The Hungarian economy is not likely to recover soon. This is is evident from the results of the latest economic survey by the German-Hungarian Chamber of Commerce and Industry (DUIHK), which were published this Tuesday. For the second time this year, some 250 company executives – from German and Hungarian member companies, but also from other foreign companies operating in Hungary – shared their views with the Chamber on the economic situation and the most important challenges facing their own businesses.
Overall, business sentiment has barely improved compared to the very weak results in the spring. In most questions, the ratio of positive and negative responses was roughly balanced, for example, in terms of their own business expectations, but also in terms of employment and investment plans, which points to rather stagnant business prospects.
As in the spring, businesses cited weak demand as the main risk to their business activity. The second most important risk continues to be labor cost developments. Although labor costs in Hungary remain among the lowest in Europe, their rapid increase in recent years is a problem for businesses. The companies surveyed expect labor costs to rise by an average of 6.2% over the next 12 months.

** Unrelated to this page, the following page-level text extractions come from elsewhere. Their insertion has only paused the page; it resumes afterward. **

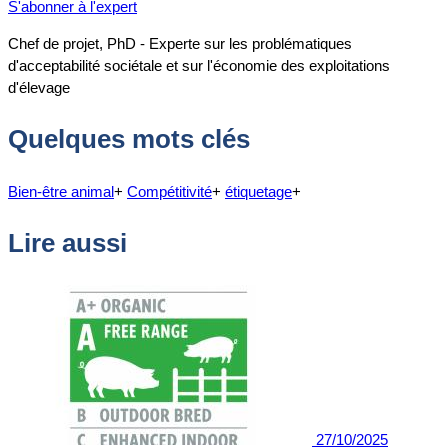
S'abonner à l'expert
Chef de projet, PhD - Experte sur les problématiques
d'acceptabilité sociétale et sur l'économie des exploitations
d'élevage
Quelques mots clés
Bien-être animal
+
Compétitivité
+
étiquetage
+
Lire aussi
27/10/2025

When presenting the results of the survey, DUIHK Vice President Achim Weinstock explained that the chamber's surveys aim to provide a broad and well-founded picture of how its members assess the economic conditions in Hungary. The results are not only important for the work of the chamber, but also provide companies and economic policymakers with important guidance for their decisions
Commenting on the results of the current survey, Weinstock noted that difficult external factors – such as the weak economy in Germany, transformation processes in many industries, and increasing uncertainties in global trade – are also reflected in the mood of companies in this country. Compared to the last survey in the spring, there had been hardly any positive developments – but at least, according to Weinstock, the situation had not worsened. Specifically, according to the vice president, this means that the companies surveyed are unlikely to increase their workforce or expand their investments in 2026.
Companies see risks to their own business primarily in demand, but the rapid rise in labor costs continues to rank second, posing major challenges for companies in the medium term.